E sono ideologicamente affini a quelle in cui circola l'idea di abolire la libertà accademica e ammettere esplicitamente che il criterio con cui si invitano gli ospiti a partecipare al dibattito è quello del conformismo delle idee. Damon Linker, giornalista di The Week, parla di "moralismo pigro" delle università liberal, che "si stanno trasformando in istituzioni votate all'isolamento degli studenti dalla provocazione e dal libero pensiero, quando invece dovrebbero esporli".

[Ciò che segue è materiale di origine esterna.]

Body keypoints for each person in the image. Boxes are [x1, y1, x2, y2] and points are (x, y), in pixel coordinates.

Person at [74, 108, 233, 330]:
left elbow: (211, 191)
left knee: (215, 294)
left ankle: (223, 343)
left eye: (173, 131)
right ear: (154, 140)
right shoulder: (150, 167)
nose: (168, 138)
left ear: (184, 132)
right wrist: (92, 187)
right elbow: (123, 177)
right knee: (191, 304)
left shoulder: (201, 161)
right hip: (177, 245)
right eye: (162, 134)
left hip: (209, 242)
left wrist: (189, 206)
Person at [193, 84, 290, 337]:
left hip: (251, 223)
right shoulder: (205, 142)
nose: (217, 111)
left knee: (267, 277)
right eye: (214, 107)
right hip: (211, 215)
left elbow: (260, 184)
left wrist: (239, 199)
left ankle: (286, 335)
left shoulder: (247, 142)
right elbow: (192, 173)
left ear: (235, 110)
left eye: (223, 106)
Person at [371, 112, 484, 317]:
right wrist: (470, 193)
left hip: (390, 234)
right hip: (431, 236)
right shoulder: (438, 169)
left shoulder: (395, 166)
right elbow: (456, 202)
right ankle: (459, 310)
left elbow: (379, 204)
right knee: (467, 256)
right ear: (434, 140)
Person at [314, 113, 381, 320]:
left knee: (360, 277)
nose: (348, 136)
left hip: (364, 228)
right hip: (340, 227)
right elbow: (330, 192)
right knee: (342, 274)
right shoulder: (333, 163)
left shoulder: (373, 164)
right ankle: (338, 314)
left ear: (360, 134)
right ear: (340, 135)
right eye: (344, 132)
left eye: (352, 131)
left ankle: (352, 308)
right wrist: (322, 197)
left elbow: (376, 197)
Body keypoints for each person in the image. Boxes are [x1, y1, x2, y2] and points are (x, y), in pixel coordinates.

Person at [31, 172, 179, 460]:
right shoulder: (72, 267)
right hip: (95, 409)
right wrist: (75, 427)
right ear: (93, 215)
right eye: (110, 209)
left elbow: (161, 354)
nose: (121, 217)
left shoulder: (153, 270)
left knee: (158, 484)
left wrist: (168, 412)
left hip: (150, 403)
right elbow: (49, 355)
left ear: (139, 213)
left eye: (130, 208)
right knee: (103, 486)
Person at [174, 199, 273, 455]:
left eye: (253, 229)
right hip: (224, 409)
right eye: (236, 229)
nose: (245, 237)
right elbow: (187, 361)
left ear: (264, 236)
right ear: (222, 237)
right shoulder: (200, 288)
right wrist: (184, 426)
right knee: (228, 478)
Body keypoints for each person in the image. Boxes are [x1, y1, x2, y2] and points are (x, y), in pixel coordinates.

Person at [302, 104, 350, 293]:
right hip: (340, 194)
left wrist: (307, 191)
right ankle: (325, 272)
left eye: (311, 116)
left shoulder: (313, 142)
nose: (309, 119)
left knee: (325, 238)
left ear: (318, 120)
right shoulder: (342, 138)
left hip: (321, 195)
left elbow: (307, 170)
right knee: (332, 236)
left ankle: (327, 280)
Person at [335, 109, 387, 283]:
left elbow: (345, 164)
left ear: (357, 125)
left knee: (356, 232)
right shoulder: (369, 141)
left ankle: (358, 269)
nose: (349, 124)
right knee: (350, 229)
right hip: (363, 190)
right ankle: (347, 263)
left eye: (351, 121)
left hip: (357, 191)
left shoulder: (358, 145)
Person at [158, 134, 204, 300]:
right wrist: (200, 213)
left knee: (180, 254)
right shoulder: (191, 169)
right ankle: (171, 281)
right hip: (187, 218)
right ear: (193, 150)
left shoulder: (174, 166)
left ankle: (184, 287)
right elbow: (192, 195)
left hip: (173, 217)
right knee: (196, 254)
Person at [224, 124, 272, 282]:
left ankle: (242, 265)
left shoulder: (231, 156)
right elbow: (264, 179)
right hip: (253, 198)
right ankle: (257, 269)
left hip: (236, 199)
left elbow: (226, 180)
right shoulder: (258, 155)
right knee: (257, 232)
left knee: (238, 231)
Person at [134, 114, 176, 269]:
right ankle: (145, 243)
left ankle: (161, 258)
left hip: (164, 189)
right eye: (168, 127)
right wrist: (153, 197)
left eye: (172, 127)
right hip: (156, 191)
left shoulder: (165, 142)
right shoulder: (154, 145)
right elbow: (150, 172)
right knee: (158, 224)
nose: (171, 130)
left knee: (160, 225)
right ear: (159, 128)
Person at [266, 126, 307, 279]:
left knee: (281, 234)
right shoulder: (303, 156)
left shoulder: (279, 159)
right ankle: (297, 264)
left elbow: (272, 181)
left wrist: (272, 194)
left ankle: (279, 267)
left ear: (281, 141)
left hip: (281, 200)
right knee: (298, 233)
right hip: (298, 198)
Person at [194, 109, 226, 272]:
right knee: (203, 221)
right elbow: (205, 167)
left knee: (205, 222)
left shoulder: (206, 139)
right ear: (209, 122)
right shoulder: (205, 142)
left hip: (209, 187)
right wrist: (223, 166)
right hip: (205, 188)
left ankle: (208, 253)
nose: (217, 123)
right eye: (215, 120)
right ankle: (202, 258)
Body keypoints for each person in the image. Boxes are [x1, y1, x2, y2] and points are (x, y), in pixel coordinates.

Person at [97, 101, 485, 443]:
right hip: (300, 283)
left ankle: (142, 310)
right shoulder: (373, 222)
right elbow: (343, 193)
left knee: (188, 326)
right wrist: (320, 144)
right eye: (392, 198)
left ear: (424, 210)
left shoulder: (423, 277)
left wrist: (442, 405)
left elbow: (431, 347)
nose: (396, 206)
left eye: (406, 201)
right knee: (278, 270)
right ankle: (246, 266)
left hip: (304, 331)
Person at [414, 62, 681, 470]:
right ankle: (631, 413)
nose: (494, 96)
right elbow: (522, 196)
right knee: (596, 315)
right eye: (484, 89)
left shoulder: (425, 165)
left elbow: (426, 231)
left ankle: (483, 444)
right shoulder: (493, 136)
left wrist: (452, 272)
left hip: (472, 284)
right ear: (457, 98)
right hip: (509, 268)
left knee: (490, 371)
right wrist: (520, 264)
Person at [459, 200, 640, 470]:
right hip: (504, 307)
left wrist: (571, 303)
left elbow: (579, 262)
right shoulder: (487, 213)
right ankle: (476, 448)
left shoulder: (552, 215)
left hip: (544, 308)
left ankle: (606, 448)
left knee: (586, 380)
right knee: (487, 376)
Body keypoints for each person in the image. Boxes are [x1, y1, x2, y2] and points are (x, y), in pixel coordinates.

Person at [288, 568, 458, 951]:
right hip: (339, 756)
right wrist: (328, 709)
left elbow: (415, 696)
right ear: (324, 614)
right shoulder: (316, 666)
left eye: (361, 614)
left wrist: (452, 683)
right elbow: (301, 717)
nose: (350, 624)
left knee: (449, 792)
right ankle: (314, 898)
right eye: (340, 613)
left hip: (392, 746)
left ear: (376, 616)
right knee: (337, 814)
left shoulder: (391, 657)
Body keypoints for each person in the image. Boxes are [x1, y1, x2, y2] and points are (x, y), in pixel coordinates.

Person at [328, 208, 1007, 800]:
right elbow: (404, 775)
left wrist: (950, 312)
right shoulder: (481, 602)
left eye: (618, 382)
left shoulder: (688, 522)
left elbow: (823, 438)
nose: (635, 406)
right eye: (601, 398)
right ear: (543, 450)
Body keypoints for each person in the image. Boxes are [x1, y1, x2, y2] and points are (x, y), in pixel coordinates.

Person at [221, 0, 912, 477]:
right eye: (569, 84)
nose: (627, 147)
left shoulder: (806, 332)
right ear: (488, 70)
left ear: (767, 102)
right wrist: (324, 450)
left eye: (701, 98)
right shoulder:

"L'idea - ha spiegato al New York Times Lisa Hajjar, professoressa di sociologia a Santa Barbara - è che gli studenti non dovrebbero essere costretti ad affrontare argomenti che li mettono a disagio", un'idea "assurda e persino pericolosa".

Invece di perseguire la conoscenza di autori e contenuti oggettivamente importanti, e occasionalmente offensivi per la sensibilità di qualcuno, le università cercano il "comfort psicologico e intellettuale", come dice Greg Lukianoff, presidente della Fondazione per i diritti individuali nell'educazione, faccenda che ha a che fare con l'impronta educativa che gli studenti ricevono prima di approdare in quelli che, una volta, venivano presentati come i santuari del libero pensiero.

Sulla rivista New Atlantis Alan Jacobs scrive che "certe abitudini della mente sono connesse, in modo perverso, con il modo in cui vengono educati gli studenti di oggi. I giovani che non hanno avuto alcuna esperienza non strettamente controllata dai genitori potrebbero facilmente pensare che il ruolo principale degli adulti sia quello di proteggerli dai pericoli. Magari non capiscono i pericoli che vedono i genitori, ma il loro atteggiamento di fondo rimane influenzato dal loro".

In un sistema dove ogni oggetto, convinzione o idea non perfettamente sterilizzata rappresenta un rischio mortale da ridurre se non da eliminare, "Lolita" può essere alternativamente un capolavoro della letteratura o, come dice un anonimo professore di letteratura citato dal New Yorker, semplicemente "lo stupro sistematico di una ragazzina", passibile di "trigger warning".